Start of Text under study

The wait-and-see approach to drafting articles of impeachment comes as voter pressure from the base rises. A late-August Washington Post-ABC poll found nearly 50 percent of Americans support immediate impeachment proceedings against the president. Four in 10 residents of Ohio, which Trump carried in the 2016 presidential election, said this week that the House should consider impeaching Trump, according to a Suffolk University poll.

But Democrats are mindful of alienating moderate and conservative voters in several key states they will need to win over in order to take the House and Senate, analysts say. (A PBS poll in April found that 47 percent of voters wouldn't back a congressional candidate who wanted Trump impeached, and Fox News polling indicates the GOP is pulling away in pivotal Senate contests even as Democrats make apparent gains in the House.)

Texas Rep. Beto O’Rourke, whose well-funded longshot bid to unseat GOP Sen. Ted Cruz has faltered in the polls in recent weeks, has emerged as one of the clearest examples of the Democrats' strategy.

“Impeachment, much like an indictment, shows that there is enough there for the case to proceed,” O’Rourke has said, “and at this point there is certainly enough there for the case to proceed.” However, the 46-year-old has clarified that although he would vote for impeaching Trump, he's also not in favor of actually initiating impeachment proceedings at the moment.

End of Text under study
Start of Records shown

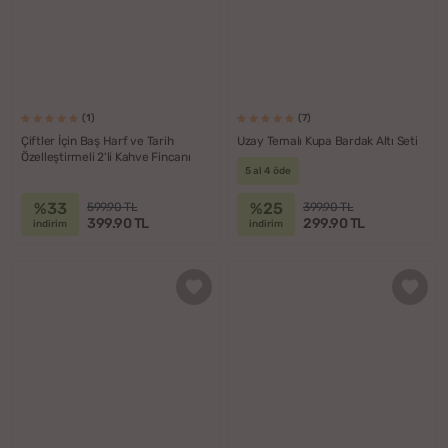
(1)
(7)
Çiftler İçin Baş Harf ve Tarih
Uzay Temalı Kupa Bardak Altı Seti
Özelleştirmeli 2'li Kahve Fincanı
5 al 4 öde
%33
%25
599.90 TL
399.90 TL
399.90 TL
299.90 TL
indirim
indirim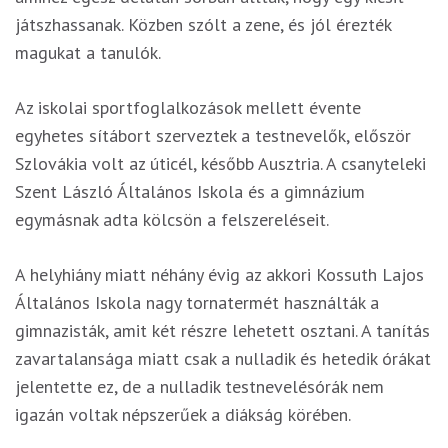
játszhassanak. Közben szólt a zene, és jól érezték
magukat a tanulók.
Az iskolai sportfoglalkozások mellett évente
egyhetes sítábort szerveztek a testnevelők, először
Szlovákia volt az úticél, később Ausztria. A csanyteleki
Szent László Általános Iskola és a gimnázium
egymásnak adta kölcsön a felszereléseit.
A helyhiány miatt néhány évig az akkori Kossuth Lajos
Általános Iskola nagy tornatermét használták a
gimnazisták, amit két részre lehetett osztani. A tanítás
zavartalansága miatt csak a nulladik és hetedik órákat
jelentette ez, de a nulladik testnevelésórák nem
igazán voltak népszerűek a diákság körében.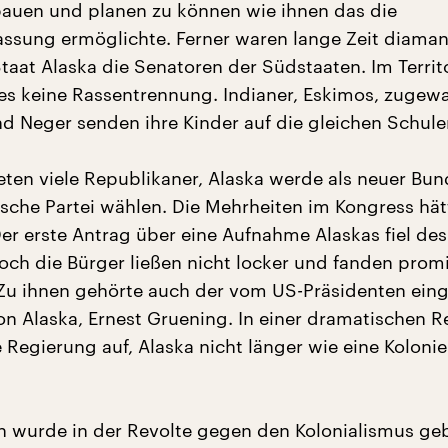
auen und planen zu können wie ihnen das die
rfassung ermöglichte. Ferner waren lange Zeit diaman
taat Alaska die Senatoren der Südstaaten. Im Terri
es keine Rassentrennung. Indianer, Eskimos, zugew
nd Neger senden ihre Kinder auf die gleichen Schule
ten viele Republikaner, Alaska werde als neuer Bun
sche Partei wählen. Die Mehrheiten im Kongress hät
er erste Antrag über eine Aufnahme Alaskas fiel de
och die Bürger ließen nicht locker und fanden prom
 Zu ihnen gehörte auch der vom US-Präsidenten eing
n Alaska, Ernest Gruening. In einer dramatischen R
e Regierung auf, Alaska nicht länger wie eine Kolonie
n wurde in der Revolte gegen den Kolonialismus ge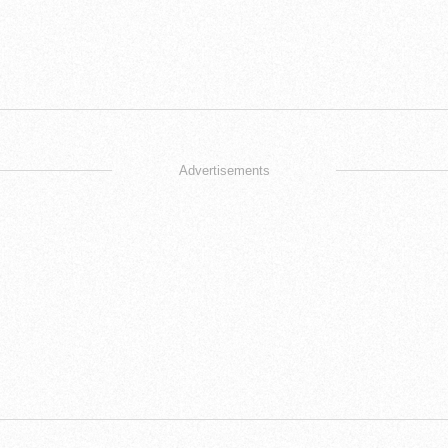
Advertisements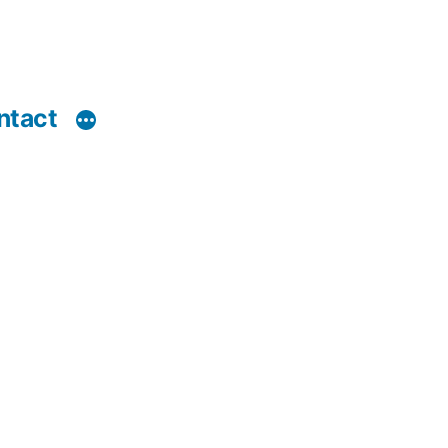
ntact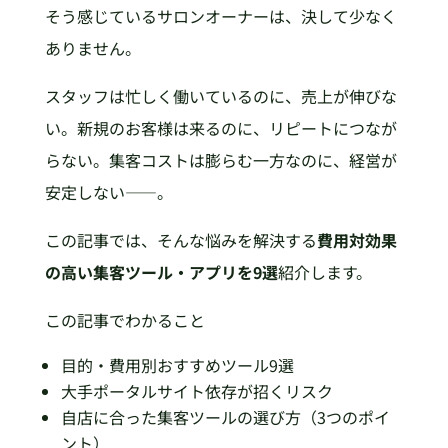
そう感じているサロンオーナーは、決して少なく
ありません。
スタッフは忙しく働いているのに、売上が伸びな
い。新規のお客様は来るのに、リピートにつなが
らない。集客コストは膨らむ一方なのに、経営が
安定しない——。
この記事では、そんな悩みを解決する
費用対効果
の高い集客ツール・アプリを9選
紹介します。
この記事でわかること
目的・費用別おすすめツール9選
大手ポータルサイト依存が招くリスク
自店に合った集客ツールの選び方（3つのポイ
ント）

End of Records shown

Check your understanding -
1 – In the impeachment excerpt, what share of voters in the April PBS poll said they wouldn't back a congressional candidate who wanted Trump impeached?
2 – For each statement, decide whether it agrees with the impeachment excerpt, and support each yes or no with the deciding words quoted from it. (a) The Suffolk University poll surveyed residents of Ohio. (b) O'Rourke favors initiating impeachment proceedings now. (c) O'Rourke is trying to unseat Ted Cruz.
3 – Carry on writing the impeachment excerpt from its final sentence.
The items are separate from the impeachment excerpt and serve as independent material.

Answers to the exercises -
1 – 47 percent

2 –
(a) Yes: "Four in 10 residents of Ohio, which Trump carried in the 2016 presidential election, said this week that the House should consider impeaching Trump, according to a Suffolk University poll."
(b) No: "he's also not in favor of actually initiating impeachment proceedings at the moment."
(c) Yes: "whose well-funded longshot bid to unseat GOP Sen. Ted Cruz has faltered in the polls in recent weeks"

3 –
His even-handed approach on impeachment highlights the political tightrope Democrats must often walk in their effort to retake Congress this year.  Even though no Democrat has won a statewide election in deep-red Texas in more than two decades, progressives poured a record-setting $38 million into O'Rourke's campaign last quarter because of his unique cross-party appeal.

Key Democrats have echoed O'Rourke's give-and-take stance. House Minority Whip Steny Hoyer, D-Md., called Trump's summer news conference with Russian President Vladimir Putin "treasonous," but said impeachment proceedings would be a "distraction." There would, he added, "be time for that" later.

"We need to get through this election; we need to deal with the economic issues; we need to deal with the health-care issues of the American people," he said.

During a Labor Day parade in Brooklyn, Senate Minority Leader Chuck Schumer, D-N.Y., told a bystander who asked when Trump would be impeached, "The sooner the better. ...  We gotta get a few Republicans. Democrats are on your side." A Schumer spokesperson later claimed the senator thought he was being asked when Democrats would "defeat" Trump.

Meanwhile, House Minority Leader Nancy Pelosi, D-Calif., has said impeachment is "not a priority," at least until Special Counsel Robert Mueller announces the conclusions of his probe into the Trump administration's alleged dealings with Russia.

“Impeachment has to spring from something else,” Pelosi said. “If and when the information emerges about that, we’ll see. It’s not a priority on the agenda going forward unless something else comes forward.”

While O'Rourke, Schumer, and Pelosi have been noncommittal, other top Democrats and operatives have been more overt.

Rep. Maxine Waters, D-Calif., said in a video posted last month that people have told her not to discuss impeachment yet. “And when they say that, I say ‘impeachment, impeachment, impeachment, impeachment, impeachment, impeachment, impeachment,'" Waters said in the video. She previously has advocated for her supporters to confront Trump's Cabinet members in public and "push back" on them.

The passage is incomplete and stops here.